Modeling is an iterative process of constantly tuning parameters to get the best prediction. The goal of this model is to minimize RMSE. Since each model takes roughly 30 minutes to run and the competition is finalized, I decided to stop when there were diminishing returns on RMSE improvement. Other models and/or weighted averages with other models may lead to improvements of the RMSE, but that is outside the scope of this project.

Here are the tuning parametrs used in the final model:

Depth of 2, 6 and 8
learning rate of .1
100 iterations
an L2 regularization of .05 to prevent overfitting
Random subspace of 95%
Border count of 65

fit_control <- trainControl(method = "cv", number = 5, classProbs = FALSE)
grid <- expand.grid(depth = c(2,6,8), learning_rate = .1, iterations = 100, l2_leaf_reg = .05, rsm = .95, border_count = 65)

Model Training

Next step is to train the model using the training set. This is the process that takes the bulk of the time.

## Model parameters
response <- c("loss")
x <- train_set[,!names(train_set) %in% response]
y <- train_set$loss

## Training Model
set.seed(1185)
final_model <- train(x,as.vector(y), method = catboost.caret, logging_level = "Silent", preProc = NULL, tuneGrid = grid, trControl = fit_control)

Model Validation

Once the model is trained, we can predict of the validation set and measure performance with RMSE and R².

## Prediction
valid_pred <- predict(final_model,valid_set)

## Measures
final_RMSE <- RMSE(pred = valid_pred, obs = valid_set$loss)
final_R2 <-R2(pred = valid_pred, obs = valid_set$loss)

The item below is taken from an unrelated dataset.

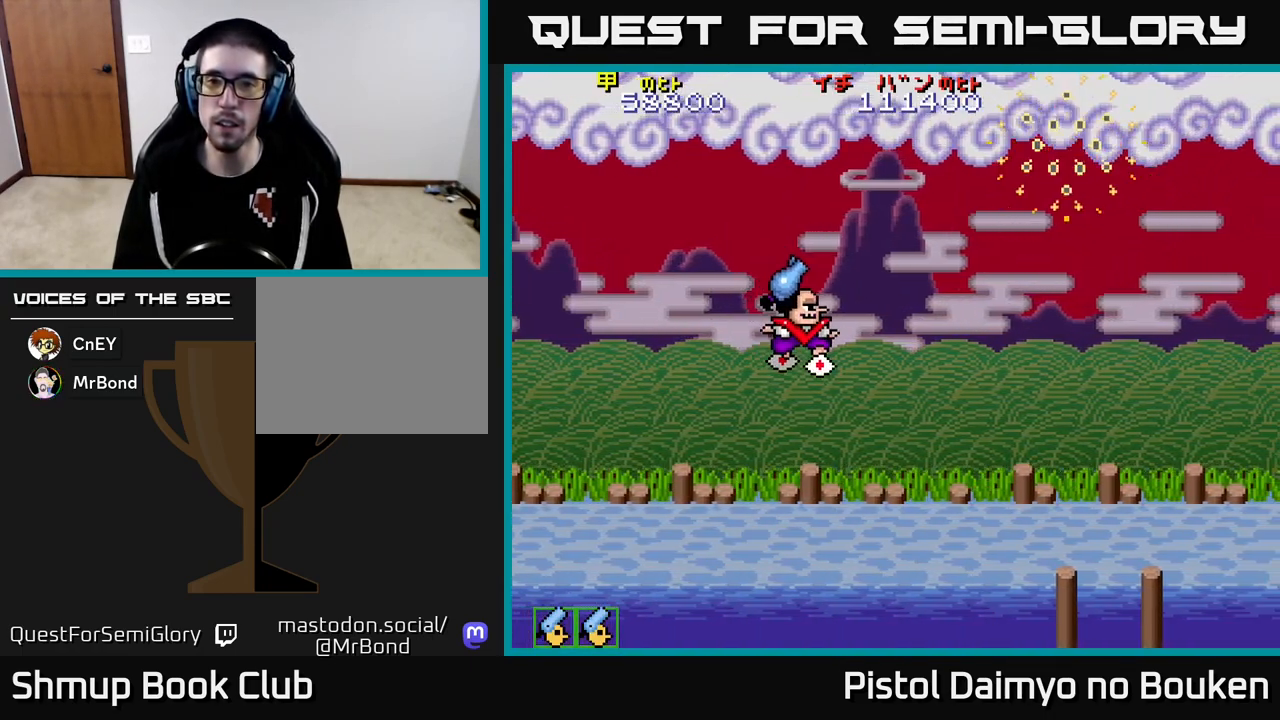
{"buttons": ["A"], "left_stick": "center", "events": [[83, "A", "up"], [133, "DPAD_RIGHT", "up"], [200, "A", "down"], [200, "DPAD_LEFT", "down"], [350, "DPAD_LEFT", "up"], [483, "DPAD_DOWN", "up"]]}
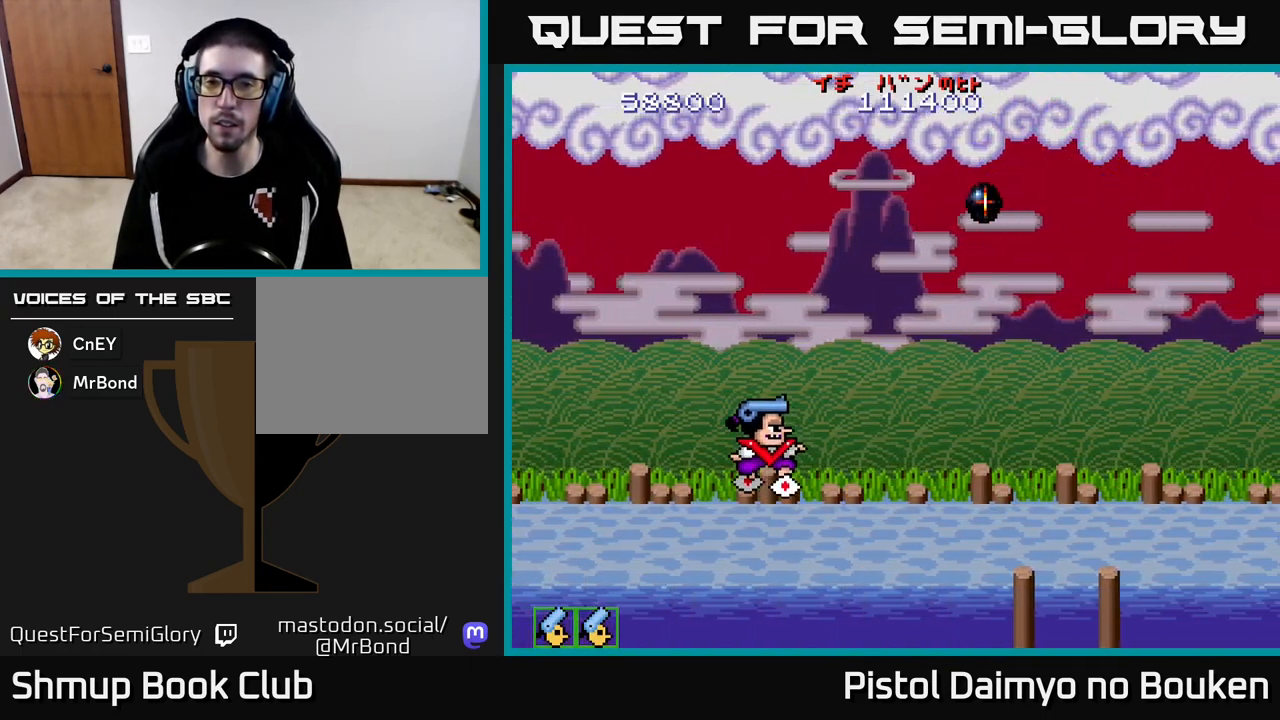
{"buttons": ["A", "DPAD_UP"], "left_stick": "center", "events": [[300, "DPAD_UP", "down"]]}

Thus, the model ended with a validation set RMSE of 1897.80 and R² of 0.56.

Test Set

To use the model on future test sets, the trained model would be used. Also note, the same feature selection must be done on any additional data sets, otherwise the model may not predict accurately.

final_pred <- predict(final_model, newdata = test_set)
my_submission <- data_frame("ID"=test_id, "loss"=final_pred)
head(my_submission)

## # A tibble: 6 x 2
##      ID  loss
##   <int> <dbl>
## 1     4 1728.
## 2     6 2189.
## 3     9 9545.
## 4    12 5884.
## 5    15 1047.
## 6    17 2468.

Conclusion

Without full knowledge of the data, it’s difficult to create a robust model. Catboost does a decent job at efficiently approaching the variables blindly without any feature selections. With knowledge of the domain, better accuracy could be obtained. Neural Networks are an alternative approach that would likely lead to better prediction, but their calculation times are usually very high (24+ hours). Since I do not have that computational capacity, it is not an efficient model for me to tune iteratively for this project.